In many ways, foreign health-care models are not really "foreign" to America, because our ... system uses elements of all of them. For Native Americans or veterans, we're Britain: The government provides health care, funding it through general taxes, and patients get no bills. For people who get insurance through their jobs, we're Germany: Premiums are split between workers and employers, and private insurance plans pay private doctors and hospitals. For people over 65, we're Canada: Everyone pays premiums for an insurance plan run by the government, and the public plan pays private doctors and hospitals according to a set fee schedule. And for the tens of millions without insurance coverage, we're Burundi or Burma: In the world's poor nations, sick people pay out of pocket for medical care...
This fragmentation is another reason that we spend more than anybody else and still leave millions without coverage. All the other developed countries have settled on one model for health-care delivery and finance; we've blended them all into a costly, confusing bureaucratic mess.
Which, in turn, punctures the most persistent myth of all: that America has "the finest health care" in the world.
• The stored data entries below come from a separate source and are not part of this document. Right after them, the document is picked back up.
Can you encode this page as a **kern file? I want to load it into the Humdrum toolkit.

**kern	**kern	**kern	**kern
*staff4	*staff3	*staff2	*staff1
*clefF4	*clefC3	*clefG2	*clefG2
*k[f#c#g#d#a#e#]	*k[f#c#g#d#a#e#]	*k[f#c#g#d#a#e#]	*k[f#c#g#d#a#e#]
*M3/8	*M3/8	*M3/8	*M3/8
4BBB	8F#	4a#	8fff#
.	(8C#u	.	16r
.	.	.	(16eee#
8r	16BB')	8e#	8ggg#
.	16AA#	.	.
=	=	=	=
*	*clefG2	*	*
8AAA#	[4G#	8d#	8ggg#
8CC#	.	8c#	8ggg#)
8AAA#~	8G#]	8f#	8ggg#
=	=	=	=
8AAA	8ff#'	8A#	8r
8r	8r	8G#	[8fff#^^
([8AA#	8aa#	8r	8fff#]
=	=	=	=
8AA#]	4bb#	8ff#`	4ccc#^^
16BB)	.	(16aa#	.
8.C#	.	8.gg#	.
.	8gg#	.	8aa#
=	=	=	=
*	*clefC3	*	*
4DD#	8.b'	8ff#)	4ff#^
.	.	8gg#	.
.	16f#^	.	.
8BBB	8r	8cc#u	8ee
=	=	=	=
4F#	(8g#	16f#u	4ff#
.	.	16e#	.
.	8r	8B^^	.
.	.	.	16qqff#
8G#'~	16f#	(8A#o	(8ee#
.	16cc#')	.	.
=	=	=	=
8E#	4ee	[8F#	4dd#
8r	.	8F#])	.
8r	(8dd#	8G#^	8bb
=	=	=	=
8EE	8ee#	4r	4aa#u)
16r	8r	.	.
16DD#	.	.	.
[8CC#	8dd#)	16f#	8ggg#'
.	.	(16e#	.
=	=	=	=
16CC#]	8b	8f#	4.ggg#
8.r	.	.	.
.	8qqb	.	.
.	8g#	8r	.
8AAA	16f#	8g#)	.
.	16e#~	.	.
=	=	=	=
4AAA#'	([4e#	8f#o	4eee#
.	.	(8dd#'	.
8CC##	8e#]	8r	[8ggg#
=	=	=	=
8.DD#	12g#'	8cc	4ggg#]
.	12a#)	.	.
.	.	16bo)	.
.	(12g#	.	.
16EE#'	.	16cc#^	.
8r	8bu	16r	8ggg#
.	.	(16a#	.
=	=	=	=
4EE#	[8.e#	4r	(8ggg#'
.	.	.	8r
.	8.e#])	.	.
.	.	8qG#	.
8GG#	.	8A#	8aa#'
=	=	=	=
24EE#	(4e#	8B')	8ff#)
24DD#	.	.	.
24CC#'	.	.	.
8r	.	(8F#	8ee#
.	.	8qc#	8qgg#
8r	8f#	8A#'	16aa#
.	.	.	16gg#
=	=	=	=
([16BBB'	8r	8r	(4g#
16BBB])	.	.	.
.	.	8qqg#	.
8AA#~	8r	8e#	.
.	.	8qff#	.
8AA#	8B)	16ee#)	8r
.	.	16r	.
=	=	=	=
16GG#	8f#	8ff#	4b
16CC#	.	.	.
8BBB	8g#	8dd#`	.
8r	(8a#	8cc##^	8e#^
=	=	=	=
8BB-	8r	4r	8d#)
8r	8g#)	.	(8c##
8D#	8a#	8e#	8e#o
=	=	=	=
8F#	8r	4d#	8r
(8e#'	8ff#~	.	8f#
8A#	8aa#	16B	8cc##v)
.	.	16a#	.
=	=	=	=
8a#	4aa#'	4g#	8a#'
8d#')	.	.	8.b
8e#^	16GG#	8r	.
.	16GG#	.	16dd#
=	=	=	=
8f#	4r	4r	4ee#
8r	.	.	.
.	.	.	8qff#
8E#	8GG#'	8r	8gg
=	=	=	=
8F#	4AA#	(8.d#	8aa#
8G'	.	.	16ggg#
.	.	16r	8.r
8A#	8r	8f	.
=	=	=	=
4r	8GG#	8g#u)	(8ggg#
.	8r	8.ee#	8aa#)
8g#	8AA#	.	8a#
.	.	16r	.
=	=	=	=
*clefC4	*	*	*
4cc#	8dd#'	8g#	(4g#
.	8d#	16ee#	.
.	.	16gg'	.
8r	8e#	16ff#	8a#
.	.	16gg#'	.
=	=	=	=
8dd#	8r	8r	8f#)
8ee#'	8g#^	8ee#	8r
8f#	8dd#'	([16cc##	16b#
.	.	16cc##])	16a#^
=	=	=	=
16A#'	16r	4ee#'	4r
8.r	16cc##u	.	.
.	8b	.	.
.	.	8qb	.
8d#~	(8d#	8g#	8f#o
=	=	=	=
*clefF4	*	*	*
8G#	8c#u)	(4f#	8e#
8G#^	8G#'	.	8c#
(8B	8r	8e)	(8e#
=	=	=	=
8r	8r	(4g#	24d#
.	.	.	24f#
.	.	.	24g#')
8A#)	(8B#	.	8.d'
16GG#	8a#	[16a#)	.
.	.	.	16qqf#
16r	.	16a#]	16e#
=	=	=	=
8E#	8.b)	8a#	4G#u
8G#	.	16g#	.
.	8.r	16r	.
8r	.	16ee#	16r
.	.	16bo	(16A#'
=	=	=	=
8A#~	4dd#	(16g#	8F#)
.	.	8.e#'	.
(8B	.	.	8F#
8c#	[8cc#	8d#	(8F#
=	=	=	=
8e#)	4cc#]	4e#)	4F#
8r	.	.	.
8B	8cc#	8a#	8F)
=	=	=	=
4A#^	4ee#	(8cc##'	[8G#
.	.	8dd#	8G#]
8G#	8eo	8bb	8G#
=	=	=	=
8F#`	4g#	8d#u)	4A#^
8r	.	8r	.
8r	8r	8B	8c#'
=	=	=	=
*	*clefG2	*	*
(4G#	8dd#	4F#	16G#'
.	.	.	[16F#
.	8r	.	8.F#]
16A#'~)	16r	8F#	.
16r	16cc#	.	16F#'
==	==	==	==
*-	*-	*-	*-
We don't. In terms of results, almost all advanced countries have better national health statistics than the United States... In terms of finance, we force 700,000 Americans into bankruptcy each year because of medical bills. In France, the number of medical bankruptcies is zero. Britain: zero. Japan: zero. Germany: zero.
Given our remarkable medical assets -- the best-educated doctors and nurses, the most advanced hospitals, world-class research -- the United States ... should be the best in the world. To get there, though, we have to be willing to learn some lessons about health-care ... from the other industrialized democracies.
There are, of course, groups that have a strong interest in perpetuating these myths as part of their attempt to block health care reform.